Het Boek

Richteren 5:21-31 Het Boek (HTB)

21. Door het geweld van de beek Kison werd de vijand meegesleurd.—Verder moet ik, onverschrokken!

22. Hoor het dreunen van de paardenhoeven van de vijand! Hoor ze eens galopperen!

23. Maar de Engel van de Here zei: vervloekt zijn de burgers van de stad Meroz, omdat zij de Here niet hebben geholpen in de strijd tegen de vijanden.

24. Maar Jaël, de vrouw van de Keniet Eber, zij geprezen boven alle vrouwen die in tenten wonen.

25. Hij vroeg haar om water en zij gaf hem melk, zij bracht hem room in een prachtige kom.

26. Toen pakte zij een tentharing en een timmermanshamer en hamerde op Sisera, doornagelde zijn hoofd, verbrijzelde en doorboorde zijn slapen.

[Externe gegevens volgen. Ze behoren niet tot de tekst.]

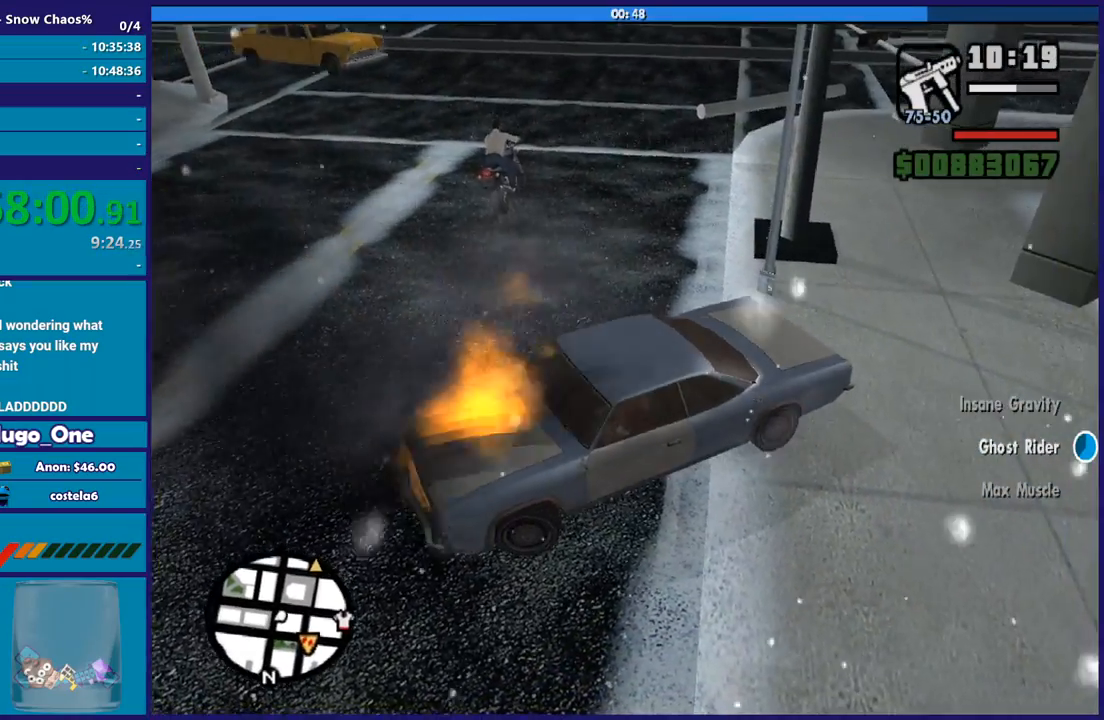
{"buttons": ["R2"], "left_stick": "right", "right_stick": "center", "button_events": []}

27. Voor haar voeten kromp hij ineen, viel neer en bleef liggen. Ja, hij kromp ineen en bleef ter plekke dood liggen.

28. Sisera's moeder keek uit het raam en riep luid: “Waarom zie ik zijn strijdwagen nog steeds niet komen? Waar blijft het ratelende geluid van zijn wagens?”

29. Maar enkele verstandige hofdames—en ook zijzelf—gaven ten antwoord:

30. “Er is natuurlijk veel buit te verdelen. Dat kost tijd. Iedere man krijgt een paar meisjes, en Sisera zal prachtige geborduurde kleren buitmaken en talrijke geschenken voor mij meenemen.”

31. Och, Here, laten al uw vijanden net als Sisera omkomen! Maar zij die U liefhebben, zullen krachtig stralen als de opgaande zon.’Daarna heersten er veertig jaar rust en vrede in het land.